Some key advantages of DataHub include:
- Comprehensive – Broad metadata coverage across many systems.
- Extensible – Customizable without need for forks or custom code.
- Usable – Intuitive UI requiring minimal training.
- Community – Open source with thriving community support.
- Cloud native – Made for modern containerized environments.
- Interoperable – Integrates with existing stack vs. rip-and-replace.
Additionally, being open source, DataHub benefits from rapid innovation and transparency.
What types of organizations use DataHub?
DataHub is well suited for organizations with the following characteristics:
- Many disparate data systems and pipelines.
- Culture embracing open source and community collaboration.
- Focus on automation and reducing manual processes.

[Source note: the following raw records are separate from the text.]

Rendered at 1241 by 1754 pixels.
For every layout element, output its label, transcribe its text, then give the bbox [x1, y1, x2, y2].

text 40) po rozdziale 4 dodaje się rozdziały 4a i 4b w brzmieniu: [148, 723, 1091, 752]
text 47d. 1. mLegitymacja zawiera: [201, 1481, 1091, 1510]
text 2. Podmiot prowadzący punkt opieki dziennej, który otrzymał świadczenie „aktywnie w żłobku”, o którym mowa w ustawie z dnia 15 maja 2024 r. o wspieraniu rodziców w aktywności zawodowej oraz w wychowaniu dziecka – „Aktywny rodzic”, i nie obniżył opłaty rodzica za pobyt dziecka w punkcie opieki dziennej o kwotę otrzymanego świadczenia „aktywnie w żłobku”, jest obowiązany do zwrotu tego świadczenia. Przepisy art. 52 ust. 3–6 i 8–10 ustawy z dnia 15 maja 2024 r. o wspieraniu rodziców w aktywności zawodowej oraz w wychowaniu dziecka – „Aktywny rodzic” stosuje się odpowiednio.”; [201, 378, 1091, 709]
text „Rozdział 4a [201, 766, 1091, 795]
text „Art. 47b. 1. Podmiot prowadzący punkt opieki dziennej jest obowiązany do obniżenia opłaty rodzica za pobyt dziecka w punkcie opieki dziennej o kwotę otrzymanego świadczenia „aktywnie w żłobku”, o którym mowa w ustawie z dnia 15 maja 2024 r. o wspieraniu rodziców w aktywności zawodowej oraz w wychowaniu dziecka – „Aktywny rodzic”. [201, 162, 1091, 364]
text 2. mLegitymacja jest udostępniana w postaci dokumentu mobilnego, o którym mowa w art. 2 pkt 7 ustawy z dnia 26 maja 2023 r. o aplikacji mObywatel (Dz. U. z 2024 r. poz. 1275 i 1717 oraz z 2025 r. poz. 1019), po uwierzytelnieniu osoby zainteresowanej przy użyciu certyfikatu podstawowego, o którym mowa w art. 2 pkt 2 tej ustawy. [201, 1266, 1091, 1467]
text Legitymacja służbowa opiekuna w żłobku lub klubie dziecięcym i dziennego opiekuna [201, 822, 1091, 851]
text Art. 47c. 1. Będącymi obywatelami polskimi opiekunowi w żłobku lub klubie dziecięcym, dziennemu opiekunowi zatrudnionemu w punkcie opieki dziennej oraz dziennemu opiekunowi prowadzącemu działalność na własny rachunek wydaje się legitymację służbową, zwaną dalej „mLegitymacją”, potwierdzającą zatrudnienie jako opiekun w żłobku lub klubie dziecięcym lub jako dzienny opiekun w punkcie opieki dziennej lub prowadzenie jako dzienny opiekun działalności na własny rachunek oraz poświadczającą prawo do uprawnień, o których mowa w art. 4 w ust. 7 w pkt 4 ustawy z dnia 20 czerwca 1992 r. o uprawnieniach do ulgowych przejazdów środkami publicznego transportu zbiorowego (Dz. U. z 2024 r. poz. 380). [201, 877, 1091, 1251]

- Transitioning to a cloud native technology stack.
- Desire for flexibility and customizability in their stack.
- Need for connecting people, data, and insights.
Leading technology companies including Netflix, Expedia, and PayPal use DataHub for metadata management.
What are some examples of how companies use DataHub?
- Netflix – DataHub serves as the metadata platform to provide broad visibility and understanding into the hundreds of data systems at Netflix.
- Expedia – Uses DataHub as the metadata layer to fuel self-serve data discovery and democratization across brands.
- PayPal – Leverages DataHub for artifact and lineage metadata management as part of its data mesh implementation.
- Experian – Relying on DataHub to catalog and govern usage of data products feeding into marketing analytics.
- Morningstar – Uses DataHub to index investment data products for easy discovery and governance.
These examples highlight how DataHub provides value across domains in different ways.
How can I learn more about DataHub?
There are several resources to learn more about DataHub:
- DataHub documentation – https://datahubproject.io/docs/
- DataHub GitHub repo – https://github.com/linkedin/datahub
- DataHub demo video – https://www.youtube.com/watch?v=0j2IDe6L-VM
- DataHub community Slack – https://slack.datahubproject.io/
Additionally, the open source nature of DataHub allows diving into the source code to really understand how it works.
What are best practices for implementing DataHub?
Some best practices for adopting DataHub include:
- Start with a specific pain point vs. a broad initiative.
- Focus on change management and user engagement.
- Begin ingesting with high value datasets.
- Phase rollout to prove value before expanding.
- Start small but plan for scale long term.
- Invest in maintenance to keep metadata current.
- Iteratively enhance with governance capabilities.
- Extend incrementally vs. customizing directly.
Following these principles will lead to a successful DataHub deployment yielding real value.
What types of skills are needed to use and customize DataHub?
Key skills needed for different DataHub roles include:
Role | Required Skills |
---|---|
User | Data analysis, Business skills |
Admin | Linux, Docker, Java |
Developer | Java, Spring Boot, React |
Data Engineer | Python, Kafka, ETL |
DataHub leverages common skill sets and has an easy learning curve even for non-technical users.
Conclusion
DataHub provides an enterprise-grade open source metadata and data discovery platform. With robust community support and contributors including Netflix and LinkedIn, DataHub offers a feature-rich solution harnessing modern data stacks. By registering, connecting, and governing data assets, DataHub accelerates analytics and democratizes data across the organization.